Data Is Plural

... is a weekly newsletter of useful/curious datasets.

2017.01.25 edition

Colleges and economic mobility, three centuries of the UK economy, TV talk, European trees, and mugshots.

Colleges and economic mobility. A team of economists studying “the equality of opportunity” has published new research identifying which colleges “help the most children climb the income ladder.” For their analysis, the researchers combined federal tax records and data from the Department of Education. California State University–Los Angeles was one of the greatest engines of mobility; nearly 1 in 10 students enrolled there began in the bottom 20% of income but reached the top 20% by their early thirties. You can download the findings, which include similar statistics for more than 2,000 schools, as a series of spreadsheets. Related:Some Colleges Have More Students From the Top 1 Percent Than the Bottom 60. Find Yours,” from the New York Times.

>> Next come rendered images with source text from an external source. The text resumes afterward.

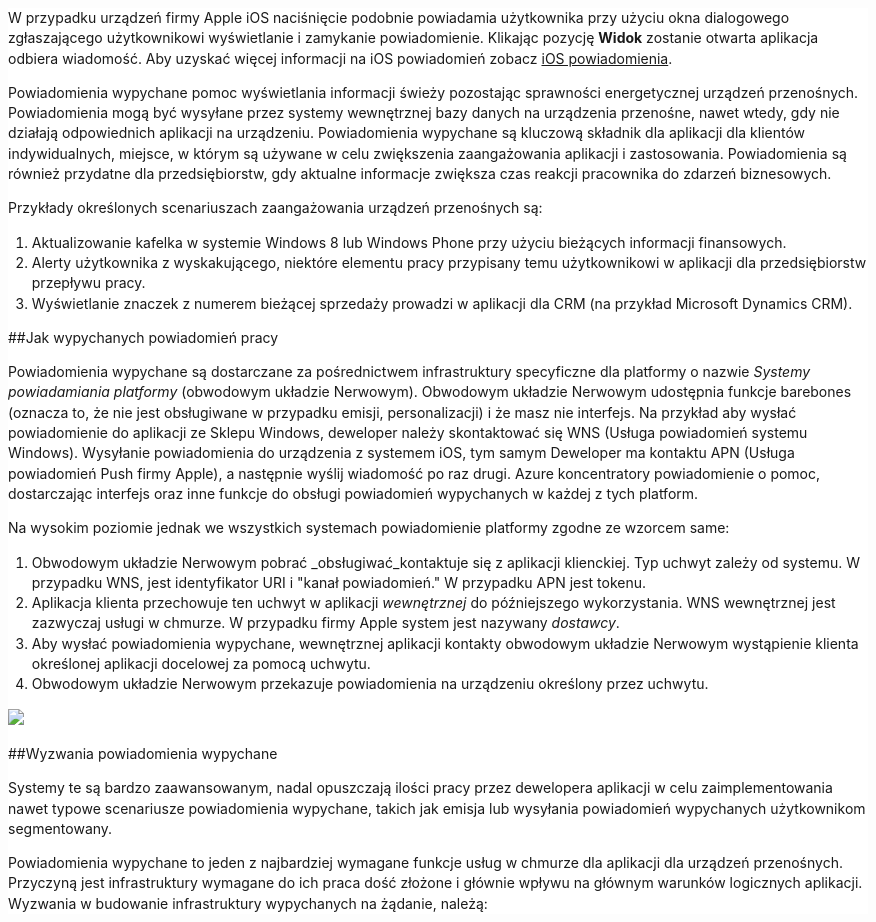 W przypadku urządzeń firmy Apple iOS naciśnięcie podobnie powiadamia użytkownika przy użyciu okna dialogowego zgłaszającego użytkownikowi wyświetlanie i zamykanie powiadomienie. Klikając pozycję **Widok** zostanie otwarta aplikacja odbiera wiadomość. Aby uzyskać więcej informacji na iOS powiadomień zobacz [iOS powiadomienia](http://go.microsoft.com/fwlink/?LinkId=615245).

Powiadomienia wypychane pomoc wyświetlania informacji świeży pozostając sprawności energetycznej urządzeń przenośnych. Powiadomienia mogą być wysyłane przez systemy wewnętrznej bazy danych na urządzenia przenośne, nawet wtedy, gdy nie działają odpowiednich aplikacji na urządzeniu. Powiadomienia wypychane są kluczową składnik dla aplikacji dla klientów indywidualnych, miejsce, w którym są używane w celu zwiększenia zaangażowania aplikacji i zastosowania. Powiadomienia są również przydatne dla przedsiębiorstw, gdy aktualne informacje zwiększa czas reakcji pracownika do zdarzeń biznesowych.

Przykłady określonych scenariuszach zaangażowania urządzeń przenośnych są:

1.  Aktualizowanie kafelka w systemie Windows 8 lub Windows Phone przy użyciu bieżących informacji finansowych.
2.  Alerty użytkownika z wyskakującego, niektóre elementu pracy przypisany temu użytkownikowi w aplikacji dla przedsiębiorstw przepływu pracy.
3.  Wyświetlanie znaczek z numerem bieżącej sprzedaży prowadzi w aplikacji dla CRM (na przykład Microsoft Dynamics CRM).

##<a name="how-push-notifications-work"></a>Jak wypychanych powiadomień pracy

Powiadomienia wypychane są dostarczane za pośrednictwem infrastruktury specyficzne dla platformy o nazwie _Systemy powiadamiania platformy_ (obwodowym układzie Nerwowym). Obwodowym układzie Nerwowym udostępnia funkcje barebones (oznacza to, że nie jest obsługiwane w przypadku emisji, personalizacji) i że masz nie interfejs. Na przykład aby wysłać powiadomienie do aplikacji ze Sklepu Windows, deweloper należy skontaktować się WNS (Usługa powiadomień systemu Windows). Wysyłanie powiadomienia do urządzenia z systemem iOS, tym samym Deweloper ma kontaktu APN (Usługa powiadomień Push firmy Apple), a następnie wyślij wiadomość po raz drugi. Azure koncentratory powiadomienie o pomoc, dostarczając interfejs oraz inne funkcje do obsługi powiadomień wypychanych w każdej z tych platform.

Na wysokim poziomie jednak we wszystkich systemach powiadomienie platformy zgodne ze wzorcem same:

1.  Obwodowym układzie Nerwowym pobrać _obsługiwać_kontaktuje się z aplikacji klienckiej. Typ uchwyt zależy od systemu. W przypadku WNS, jest identyfikator URI i "kanał powiadomień." W przypadku APN jest tokenu.
2.  Aplikacja klienta przechowuje ten uchwyt w aplikacji _wewnętrznej_ do późniejszego wykorzystania. WNS wewnętrznej jest zazwyczaj usługi w chmurze. W przypadku firmy Apple system jest nazywany _dostawcy_.
3.  Aby wysłać powiadomienia wypychane, wewnętrznej aplikacji kontakty obwodowym układzie Nerwowym wystąpienie klienta określonej aplikacji docelowej za pomocą uchwytu.
4.  Obwodowym układzie Nerwowym przekazuje powiadomienia na urządzeniu określony przez uchwytu.

![][0]

##<a name="the-challenges-of-push-notifications"></a>Wyzwania powiadomienia wypychane

Systemy te są bardzo zaawansowanym, nadal opuszczają ilości pracy przez dewelopera aplikacji w celu zaimplementowania nawet typowe scenariusze powiadomienia wypychane, takich jak emisja lub wysyłania powiadomień wypychanych użytkownikom segmentowany.

Powiadomienia wypychane to jeden z najbardziej wymagane funkcje usług w chmurze dla aplikacji dla urządzeń przenośnych. Przyczyną jest infrastruktury wymagane do ich praca dość złożone i głównie wpływu na głównym warunków logicznych aplikacji. Wyzwania w budowanie infrastruktury wypychanych na żądanie, należą:


  [0]: ./media/notification-hubs-overview/registration-diagram.png
  [1]: ./media/notification-hubs-overview/notification-hub-diagram.png
  [Jak klienci używają koncentratory powiadomień]: http://azure.microsoft.com/services/notification-hubs
  [Powiadomienie o koncentratory samouczki i prowadnice]: http://azure.microsoft.com/documentation/services/notification-hubs
  [iOS]: http://azure.microsoft.com/documentation/articles/notification-hubs-ios-get-started
  [Android]: http://azure.microsoft.com/documentation/articles/notification-hubs-android-get-started
  [Uniwersalny systemu Windows]: http://azure.microsoft.com/documentation/articles/notification-hubs-windows-store-dotnet-get-started
  [Windows Phone]: http://azure.microsoft.com/documentation/articles/notification-hubs-windows-phone-get-started
  [Kindle]: http://azure.microsoft.com/documentation/articles/notification-hubs-kindle-get-started
  [Xamarin.iOS]: http://azure.microsoft.com/documentation/articles/partner-xamarin-notification-hubs-ios-get-started
  [Xamarin.Android]: http://azure.microsoft.com/documentation/articles/partner-xamarin-notification-hubs-android-get-started
  [Microsoft.WindowsAzure.Messaging.NotificationHub]: http://msdn.microsoft.com/library/microsoft.windowsazure.messaging.notificationhub.aspx
  [Microsoft.ServiceBus.Notifications]: http://msdn.microsoft.com/library/microsoft.servicebus.notifications.aspx
  [Aplikacje dla urządzeń przenośnych aplikacji usługi]: https://azure.microsoft.com/en-us/documentation/articles/app-service-mobile-value-prop/
  [Szablony]: notification-hubs-templates-cross-platform-push-messages.md
  [Azure portal]: https://portal.azure.com
  [znaczniki]: (http://msdn.microsoft.com/library/azure/dn530749.aspx)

Three centuries of UK macroeconomic data. The Bank of England publishes a spreadsheet of historical economic data going back, in some cases, to the late 1600s. The country’s GDP in 1700 was £11.7 billion in 2013 prices. That’s about 1/157th the size of the UK’s GDP in 2015. And in November 1694, monthly short-term interest rates were roughly 6%. [h/t Ian Greenleigh]

TV talk. The GDELT Project and the Internet Archive have collaborated to make the latter’s Television News Archive more powerfully searchable. Their new tool, announced in December, lets you search across “more than 5.7 billion words from over 150 distinct stations spanning July 2009 to present” at a sentence-by-sentence level. The results are downloadable as CSV or JSON files. Previously: The Political TV Ad Archive (Feb. 2, 2016).

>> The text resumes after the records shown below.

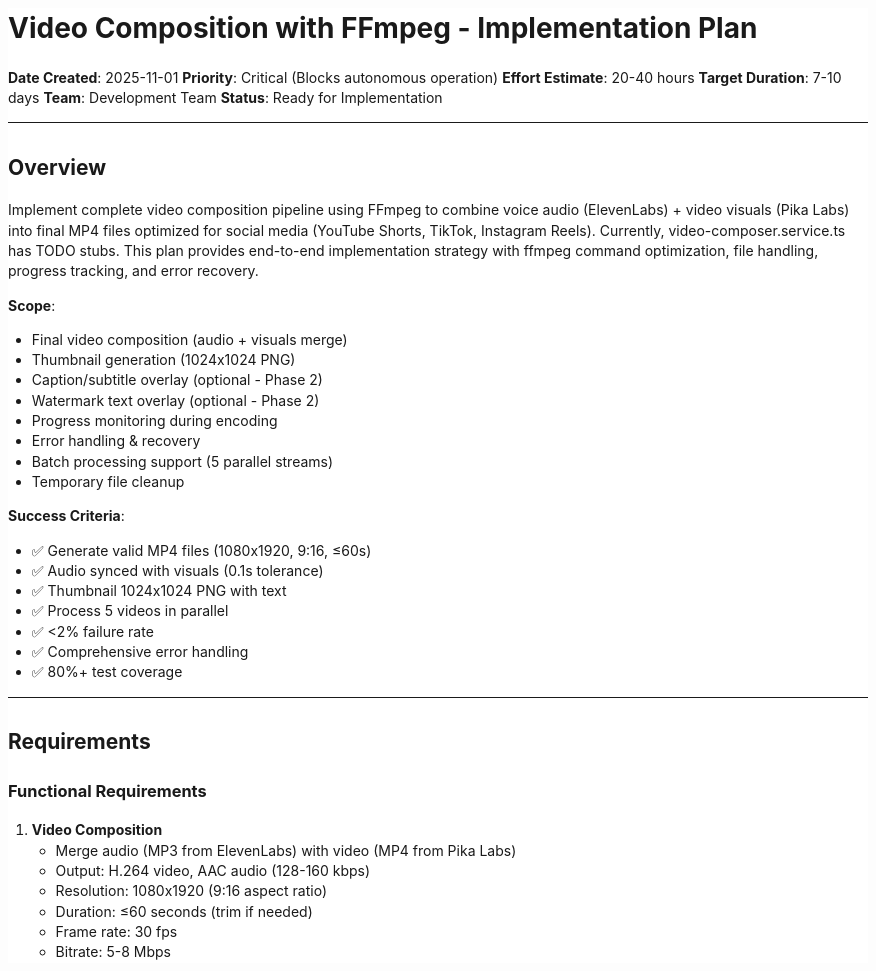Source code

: # Video Composition with FFmpeg - Implementation Plan

**Date Created**: 2025-11-01
**Priority**: Critical (Blocks autonomous operation)
**Effort Estimate**: 20-40 hours
**Target Duration**: 7-10 days
**Team**: Development Team
**Status**: Ready for Implementation

---

## Overview

Implement complete video composition pipeline using FFmpeg to combine voice audio (ElevenLabs) + video visuals (Pika Labs) into final MP4 files optimized for social media (YouTube Shorts, TikTok, Instagram Reels). Currently, video-composer.service.ts has TODO stubs. This plan provides end-to-end implementation strategy with ffmpeg command optimization, file handling, progress tracking, and error recovery.

**Scope**:
- Final video composition (audio + visuals merge)
- Thumbnail generation (1024x1024 PNG)
- Caption/subtitle overlay (optional - Phase 2)
- Watermark text overlay (optional - Phase 2)
- Progress monitoring during encoding
- Error handling & recovery
- Batch processing support (5 parallel streams)
- Temporary file cleanup

**Success Criteria**:
- ✅ Generate valid MP4 files (1080x1920, 9:16, ≤60s)
- ✅ Audio synced with visuals (0.1s tolerance)
- ✅ Thumbnail 1024x1024 PNG with text
- ✅ Process 5 videos in parallel
- ✅ <2% failure rate
- ✅ Comprehensive error handling
- ✅ 80%+ test coverage

---

## Requirements

### Functional Requirements

1. **Video Composition**
   - Merge audio (MP3 from ElevenLabs) with video (MP4 from Pika Labs)
   - Output: H.264 video, AAC audio (128-160 kbps)
   - Resolution: 1080x1920 (9:16 aspect ratio)
   - Duration: ≤60 seconds (trim if needed)
   - Frame rate: 30 fps
   - Bitrate: 5-8 Mbps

European trees. EU-Forest is a new dataset that, according to its authors, “extends by almost one order of magnitude the publicly available information on European tree species distribution.” The new project merges and harmonizes data from 21 national forest surveys and two related databases. In all, EU-Forest includes more than 580,000 observations of more than 200 species in 1km-by-1km square plots of land, and is available in both tabular and geospatial file formats. Previously: American tree maps (Dec. 23, 2015) and NYC street trees (Nov. 16, 2016).

Standard mugshots. The National Institute of Standards and Technology publishes Special Database 18 “for use in development and testing of automated mugshot identification systems.” The dataset contains 3,248 mugshot photos portraying 1,573 different people (mostly men), and includes each arrestee’s age and gender. [h/t Noah Veltman]